ENGL 650-01 Early American Literature: The Witches of Salem 1692
Thursday5-7:30pm
Professor: Michele Tarter
 
This theory-intensive seminar will focus on the most notorious witch hunt of America: Salem 1692. Looking at a plethora of archival and literary sources/ranging from pamphlets of “Wonders” and “Strange Occurrences,” sermons and court trial records, accusations and confessions, and many perplexing, fascinating manuscript diaries and letters, we will explore the multiple meanings of witchcraft in this early American village. Our class will delve into the primary texts preserved from this cultural phenomenon, and then study the ever-growing interdisciplinary scholarship that theorizes and illuminates this colonial community’s hysteria, rooted in its own beliefs about gender, sexuality, race and class.
 
ENGL 670-01 Studies in LIT: Contemporary Poetry
Monday 5-7:30pm
In W. H. Auden’s famous words, “poetry makes nothing happen.” In this graduate seminar in contemporary poetry, we’ll look at poems and collections that stake lyric practice as an essential and rich part of civic life, reading closely for this “nothing”! Whether through engaging the archive, singing collective elegy, interrupting the office routine, mapping an imaginary city, calling our attention to the wonderful mundane, contemporary poets have reinvigorated the lyric form to put it to work.
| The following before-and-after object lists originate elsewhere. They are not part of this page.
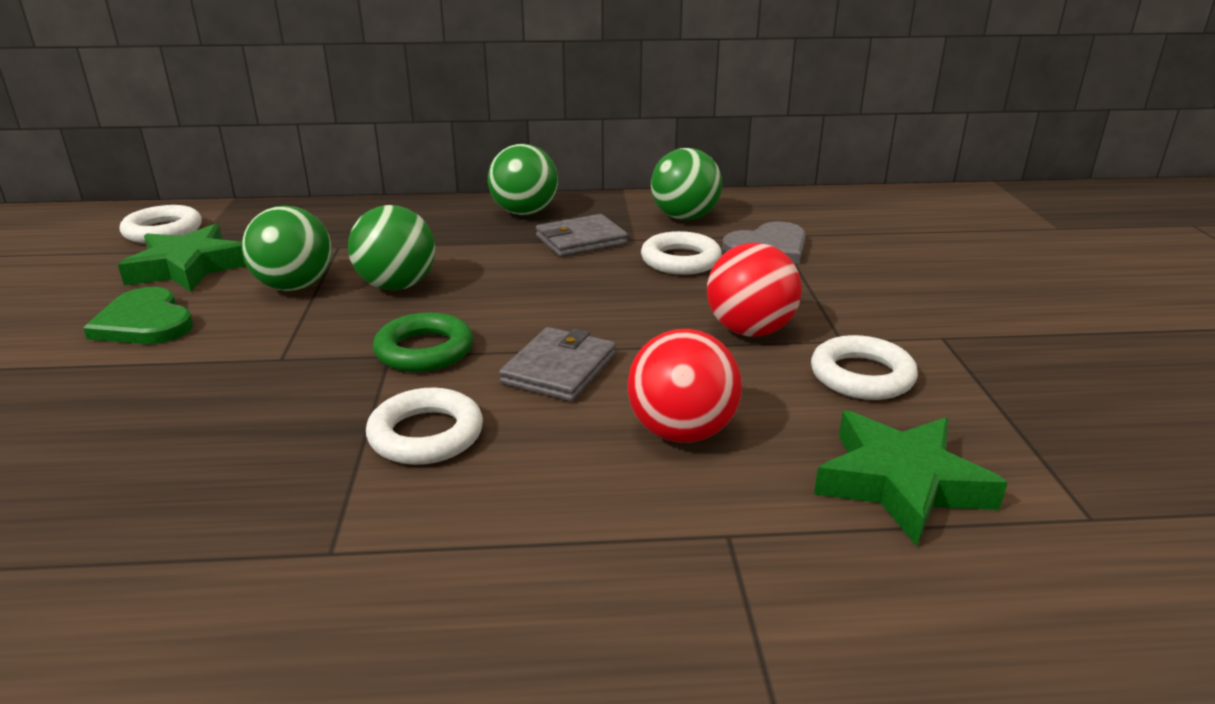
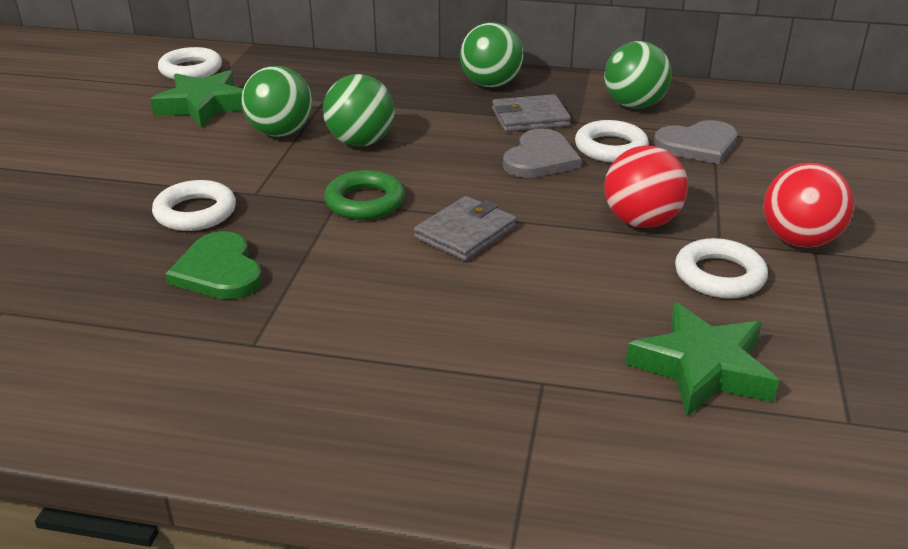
camera: 15 degrees right, 5 degrees up
green heart [83,287,193,344] -> green heart moved to [166,231,262,299]
white ring [366,388,483,465] -> white ring moved to [152,180,236,231]
red ball [628,329,742,443] -> red ball moved to [763,163,854,248]
none -> grey heart [503,128,581,178]

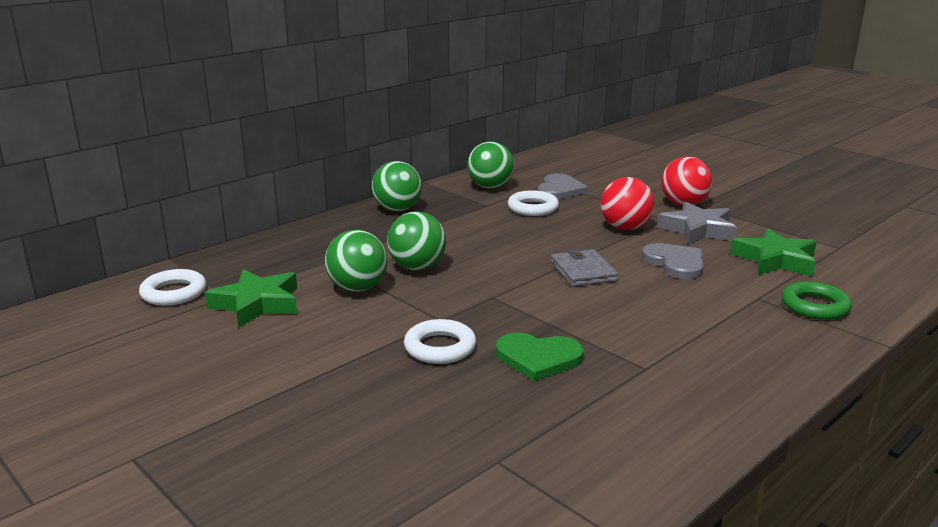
camera: 55 degrees left, 10 degrees down
green ring [324,170,405,220] -> green ring moved to [781,281,852,320]
grey wallet [492,94,571,132] -> none
grey heart [503,128,581,178] -> grey heart moved to [642,243,704,279]
white ring [675,238,768,298] -> grey star [657,201,737,244]

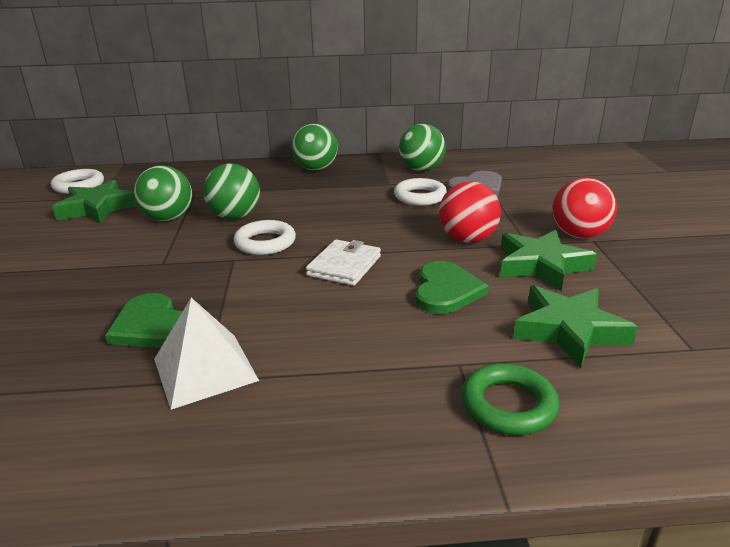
camera: 40 degrees right, 5 degrees up
white ring [404,319,476,364] -> white ring moved to [233,220,296,255]
grey wallet [551,249,618,287] -> white wallet [306,239,381,286]
grey heart [642,243,704,279] -> green heart [415,261,489,314]
grey star [657,201,737,244] -> green star [500,230,597,291]
none -> white pyramid [154,298,259,410]

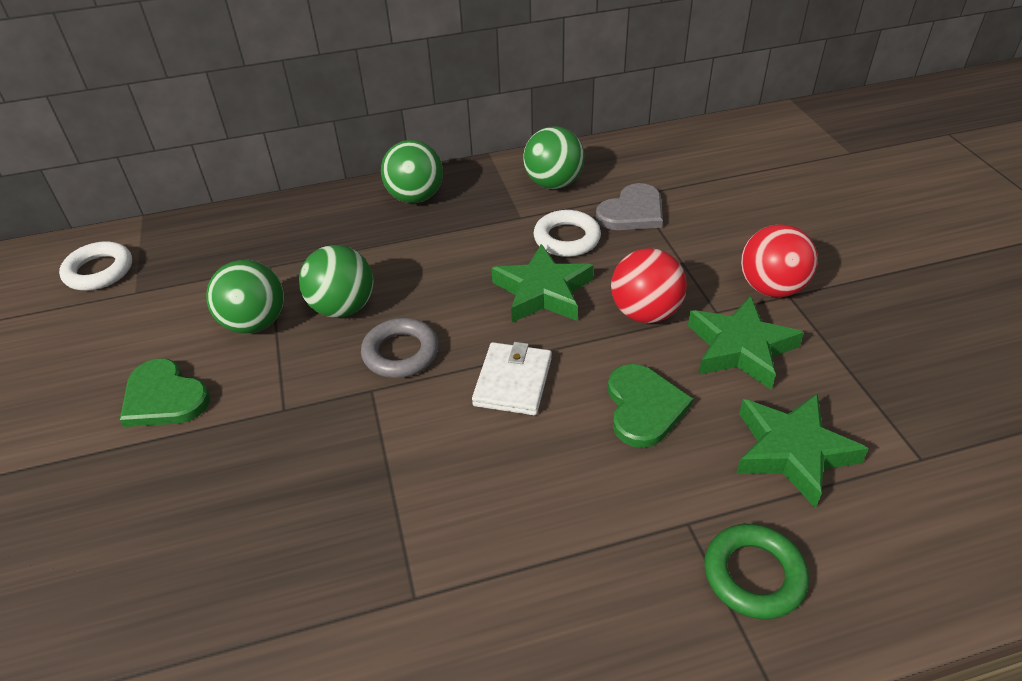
camera: 10 degrees left, 15 degrees up
green star [52,180,137,224] -> green star moved to [492,244,594,323]
green heart [105,293,182,348] -> green heart moved to [120,359,210,427]
white pyramid [154,298,259,410] -> none
white ring [233,220,296,255] -> grey ring [361,318,439,378]

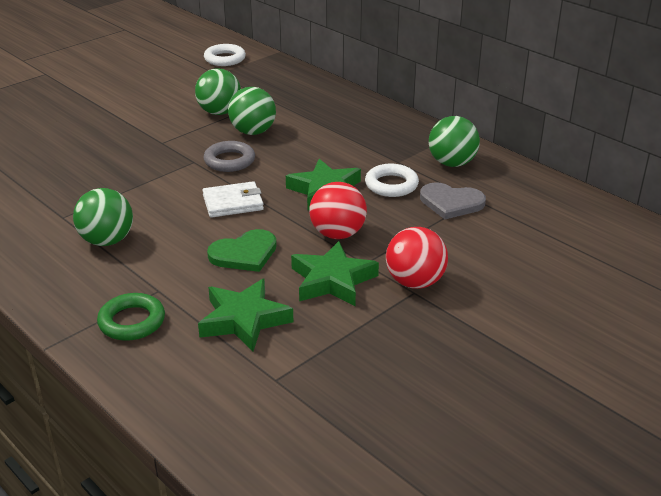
camera: 60 degrees right, 10 degrees down
green heart [120,359,210,427] -> none
green ball [381,140,443,203] -> green ball moved to [73,188,133,246]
In our reading and discussions, we will listen for how this work is put into motion by the words on the page. Poems exist alongside and within our world and contexts. We will ask what comes before and after: what habits of reading does a poem disrupt?  What reverberates, after the page is turned? Interdisciplinary scholarship in poetics, performance studies, and more will situate our texts within a rich, collective reading practice.